Best first began collaborating with others, 20 years ago, when he embarked upon a sideline: stripping down vehicles and giving them total sculptural makeovers, using recycled materials and found objects, often retrieved from dumps and dumpsters. Since then, he has created sculptures from the skeletons of 36 cars and two buses, and worked with more than 10,000 people.

Best built his first Burning Man Temple in 2000, The Temple of the Mind. During construction it became a memorial to Michael Hefflin, a member of the crew who died in a motorcycle accident just prior to the event, and as such became a sacred space for remembering others.
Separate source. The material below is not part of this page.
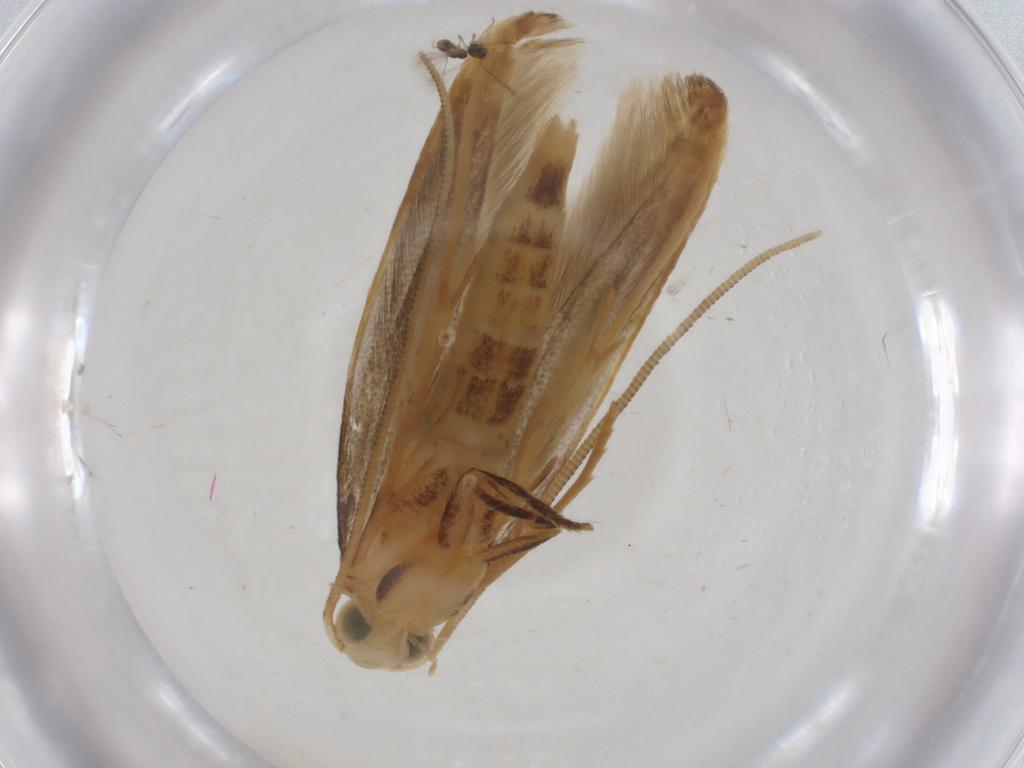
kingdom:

In 2001, Burning Man helped fund the Temple projects and David, along with Jack Haye who was also responsible for the construction of the Temple of the Mind, built the much larger Temple of Tears. 2001 marked the beginning of a new and profound ritual for the tens of thousands of participants who attend Burning Man each year. After days of writing prayers on the structures, of affixing offerings from one's life such as pictures, paintings, etc., or of leaving the ashes of loved ones, etc. the Temple was burned on Sunday night.
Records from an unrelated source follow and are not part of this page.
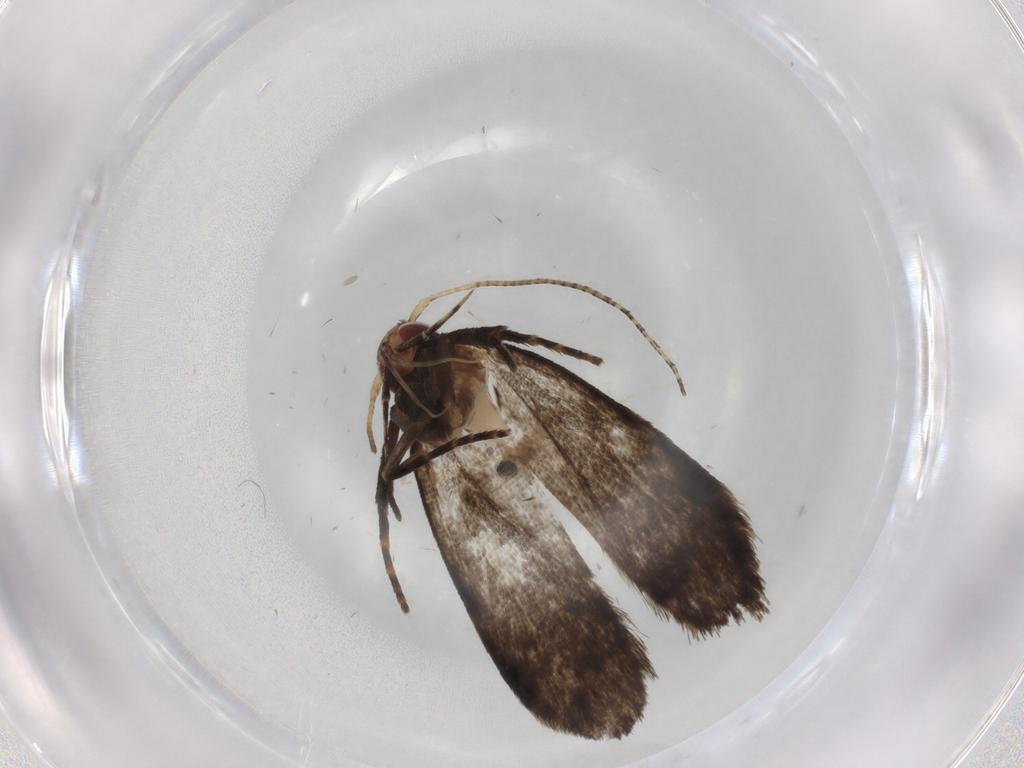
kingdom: Animalia
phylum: Arthropoda
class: Insecta
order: Lepidoptera
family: Gelechiidae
In 2002, Best returned with a new project: the Temple of Joy. In 2003, David departed from the wood temples and created the ornate paper Temple of Honor. In 2004, the Temple of Stars was a quarter mile long and almost 120’ high. David took a break in 2005 and 2006 to work on personal projects, including the Hayes Green Temple in San Francisco. Returning in 2007, David, Tim Dawson and the temple crew built the Temple of Forgiveness. Best originally suggested he might create one more temple in 2010 or 2011, however the 2010 Temple of Flux and the 2011 Temple of Transition were designed and built by other artists. Best returned in 2012 to design and coordinate the building of the Temple of Juno. In 2014, Best and crew constructed the Temple of Grace.

In January and February 2019 Best traveled to Coral Springs and Parkland, Florida to build “The Temple of Time” in remembrance of the 17 lives lost at Marjory Stoneman Douglas High School on February 14, 2018, from a School Shooting. The temple was unveiled on February 14, 2019, and will remain in place until it is burned in May.

In August 2022, Best unveiled "River Arch" in Petaluma, California. The 25-foot metal arch serves as a gateway between downtown Petaluma and the surrounding environment.

==Projects==

===Burning Man===
- Temple of the Mind (2000)
- Temple of Tears (aka Temple of Memory) (2001)
- Temple of Joy (2002)
- Temple of Honor (2003)
- Temple of Stars (2004)
- Temple of Forgiveness (2007)
- Temple of Juno (2012)
- Temple of Grace (2014)
- The Temple (Unnamed Final Contribution) (2016)

===Other similar projects===
- Chapel of the Laborer (2005)
- Temple at Hayes Green (2005)
- Detroit Dream Project Temple (2008)
- Broad Street Bridge: Bicentennial Towers (2012)
- Temple of Remembrance - Paradise Ridge Winery & Voight Family Sculpture Foundation (2014)
- Temple at Derry/Londonderry in Northern Ireland (2015)
- Temple at Patricia's Green - Ten Year Anniversary (2015)
- London1666 - London's Burning festival (2016)
- Temple of Time - Marjory Stoneman Douglas High School/Coral Springs and Parkland, Florida - (2019) - 1 year anniversary of the school shooting at Marjory Stoneman Douglas High School where 17 students died
- River Arch - Lynch Creek Trail in Petaluma, California.